WHAT IS REQUIRED :: Write out the records again, exactly. Nothing may be dropped.

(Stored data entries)
######
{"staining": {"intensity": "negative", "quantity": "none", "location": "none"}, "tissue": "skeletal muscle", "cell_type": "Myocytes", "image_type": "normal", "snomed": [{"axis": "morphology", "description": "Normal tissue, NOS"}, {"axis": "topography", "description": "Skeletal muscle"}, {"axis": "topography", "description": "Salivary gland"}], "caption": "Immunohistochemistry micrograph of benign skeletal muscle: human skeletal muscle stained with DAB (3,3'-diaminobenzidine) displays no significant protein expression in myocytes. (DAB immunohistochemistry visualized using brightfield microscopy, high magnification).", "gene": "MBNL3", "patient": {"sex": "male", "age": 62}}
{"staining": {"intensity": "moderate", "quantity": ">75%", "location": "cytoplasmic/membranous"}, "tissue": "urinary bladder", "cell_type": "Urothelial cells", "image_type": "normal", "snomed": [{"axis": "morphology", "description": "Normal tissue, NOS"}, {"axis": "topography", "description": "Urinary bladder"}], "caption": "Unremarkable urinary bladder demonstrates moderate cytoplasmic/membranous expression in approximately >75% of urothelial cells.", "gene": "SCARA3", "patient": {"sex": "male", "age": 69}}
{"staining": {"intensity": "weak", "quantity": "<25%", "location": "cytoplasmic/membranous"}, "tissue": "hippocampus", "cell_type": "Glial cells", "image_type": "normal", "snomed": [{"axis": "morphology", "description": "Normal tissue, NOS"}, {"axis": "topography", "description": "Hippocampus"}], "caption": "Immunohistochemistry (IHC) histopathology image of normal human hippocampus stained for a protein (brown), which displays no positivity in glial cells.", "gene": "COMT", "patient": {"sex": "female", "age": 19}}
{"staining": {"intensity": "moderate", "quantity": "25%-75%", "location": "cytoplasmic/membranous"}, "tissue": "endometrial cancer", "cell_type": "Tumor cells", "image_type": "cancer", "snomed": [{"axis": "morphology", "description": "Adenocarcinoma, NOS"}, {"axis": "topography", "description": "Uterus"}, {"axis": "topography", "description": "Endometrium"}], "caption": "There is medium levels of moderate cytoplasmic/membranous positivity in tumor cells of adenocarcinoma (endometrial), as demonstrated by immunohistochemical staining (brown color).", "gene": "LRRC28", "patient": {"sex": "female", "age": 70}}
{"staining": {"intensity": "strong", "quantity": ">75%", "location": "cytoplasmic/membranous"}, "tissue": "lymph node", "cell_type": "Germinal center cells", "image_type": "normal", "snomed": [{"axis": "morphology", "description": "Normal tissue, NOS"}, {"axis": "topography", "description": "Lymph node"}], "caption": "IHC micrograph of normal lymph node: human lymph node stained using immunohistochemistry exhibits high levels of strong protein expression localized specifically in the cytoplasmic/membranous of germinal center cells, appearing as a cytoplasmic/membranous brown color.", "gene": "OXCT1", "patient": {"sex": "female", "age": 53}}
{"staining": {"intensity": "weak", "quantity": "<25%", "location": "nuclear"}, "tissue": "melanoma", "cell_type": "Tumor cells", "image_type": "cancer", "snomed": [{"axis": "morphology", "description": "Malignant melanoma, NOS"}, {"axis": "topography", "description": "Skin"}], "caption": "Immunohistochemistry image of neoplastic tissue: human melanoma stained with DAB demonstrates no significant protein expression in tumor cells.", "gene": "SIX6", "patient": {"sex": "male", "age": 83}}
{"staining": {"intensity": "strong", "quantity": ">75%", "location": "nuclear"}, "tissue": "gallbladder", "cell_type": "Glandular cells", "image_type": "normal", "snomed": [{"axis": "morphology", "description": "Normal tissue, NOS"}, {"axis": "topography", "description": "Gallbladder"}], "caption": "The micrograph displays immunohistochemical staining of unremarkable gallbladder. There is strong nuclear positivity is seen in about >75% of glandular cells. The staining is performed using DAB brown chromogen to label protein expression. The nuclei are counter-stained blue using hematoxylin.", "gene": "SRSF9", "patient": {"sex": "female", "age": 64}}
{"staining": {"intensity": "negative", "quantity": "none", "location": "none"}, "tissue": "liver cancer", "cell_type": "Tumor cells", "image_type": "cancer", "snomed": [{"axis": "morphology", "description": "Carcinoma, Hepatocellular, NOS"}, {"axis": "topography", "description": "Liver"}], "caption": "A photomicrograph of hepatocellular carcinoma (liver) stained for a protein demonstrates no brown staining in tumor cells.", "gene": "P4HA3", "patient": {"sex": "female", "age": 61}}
######
PROBLEM SOLUTION ::
{"staining": {"intensity": "negative", "quantity": "none", "location": "none"}, "tissue": "skeletal muscle", "cell_type": "Myocytes", "image_type": "normal", "snomed": [{"axis": "morphology", "description": "Normal tissue, NOS"}, {"axis": "topography", "description": "Skeletal muscle"}, {"axis": "topography", "description": "Salivary gland"}], "caption": "Immunohistochemistry micrograph of benign skeletal muscle: human skeletal muscle stained with DAB (3,3'-diaminobenzidine) displays no significant protein expression in myocytes. (DAB immunohistochemistry visualized using brightfield microscopy, high magnification).", "gene": "MBNL3", "patient": {"sex": "male", "age": 62}}
{"staining": {"intensity": "moderate", "quantity": ">75%", "location": "cytoplasmic/membranous"}, "tissue": "urinary bladder", "cell_type": "Urothelial cells", "image_type": "normal", "snomed": [{"axis": "morphology", "description": "Normal tissue, NOS"}, {"axis": "topography", "description": "Urinary bladder"}], "caption": "Unremarkable urinary bladder demonstrates moderate cytoplasmic/membranous expression in approximately >75% of urothelial cells.", "gene": "SCARA3", "patient": {"sex": "male", "age": 69}}
{"staining": {"intensity": "weak", "quantity": "<25%", "location": "cytoplasmic/membranous"}, "tissue": "hippocampus", "cell_type": "Glial cells", "image_type": "normal", "snomed": [{"axis": "morphology", "description": "Normal tissue, NOS"}, {"axis": "topography", "description": "Hippocampus"}], "caption": "Immunohistochemistry (IHC) histopathology image of normal human hippocampus stained for a protein (brown), which displays no positivity in glial cells.", "gene": "COMT", "patient": {"sex": "female", "age": 19}}
{"staining": {"intensity": "moderate", "quantity": "25%-75%", "location": "cytoplasmic/membranous"}, "tissue": "endometrial cancer", "cell_type": "Tumor cells", "image_type": "cancer", "snomed": [{"axis": "morphology", "description": "Adenocarcinoma, NOS"}, {"axis": "topography", "description": "Uterus"}, {"axis": "topography", "description": "Endometrium"}], "caption": "There is medium levels of moderate cytoplasmic/membranous positivity in tumor cells of adenocarcinoma (endometrial), as demonstrated by immunohistochemical staining (brown color).", "gene": "LRRC28", "patient": {"sex": "female", "age": 70}}
{"staining": {"intensity": "strong", "quantity": ">75%", "location": "cytoplasmic/membranous"}, "tissue": "lymph node", "cell_type": "Germinal center cells", "image_type": "normal", "snomed": [{"axis": "morphology", "description": "Normal tissue, NOS"}, {"axis": "topography", "description": "Lymph node"}], "caption": "IHC micrograph of normal lymph node: human lymph node stained using immunohistochemistry exhibits high levels of strong protein expression localized specifically in the cytoplasmic/membranous of germinal center cells, appearing as a cytoplasmic/membranous brown color.", "gene": "OXCT1", "patient": {"sex": "female", "age": 53}}
{"staining": {"intensity": "weak", "quantity": "<25%", "location": "nuclear"}, "tissue": "melanoma", "cell_type": "Tumor cells", "image_type": "cancer", "snomed": [{"axis": "morphology", "description": "Malignant melanoma, NOS"}, {"axis": "topography", "description": "Skin"}], "caption": "Immunohistochemistry image of neoplastic tissue: human melanoma stained with DAB demonstrates no significant protein expression in tumor cells.", "gene": "SIX6", "patient": {"sex": "male", "age": 83}}
{"staining": {"intensity": "strong", "quantity": ">75%", "location": "nuclear"}, "tissue": "gallbladder", "cell_type": "Glandular cells", "image_type": "normal", "snomed": [{"axis": "morphology", "description": "Normal tissue, NOS"}, {"axis": "topography", "description": "Gallbladder"}], "caption": "The micrograph displays immunohistochemical staining of unremarkable gallbladder. There is strong nuclear positivity is seen in about >75% of glandular cells. The staining is performed using DAB brown chromogen to label protein expression. The nuclei are counter-stained blue using hematoxylin.", "gene": "SRSF9", "patient": {"sex": "female", "age": 64}}
{"staining": {"intensity": "negative", "quantity": "none", "location": "none"}, "tissue": "liver cancer", "cell_type": "Tumor cells", "image_type": "cancer", "snomed": [{"axis": "morphology", "description": "Carcinoma, Hepatocellular, NOS"}, {"axis": "topography", "description": "Liver"}], "caption": "A photomicrograph of hepatocellular carcinoma (liver) stained for a protein demonstrates no brown staining in tumor cells.", "gene": "P4HA3", "patient": {"sex": "female", "age": 61}}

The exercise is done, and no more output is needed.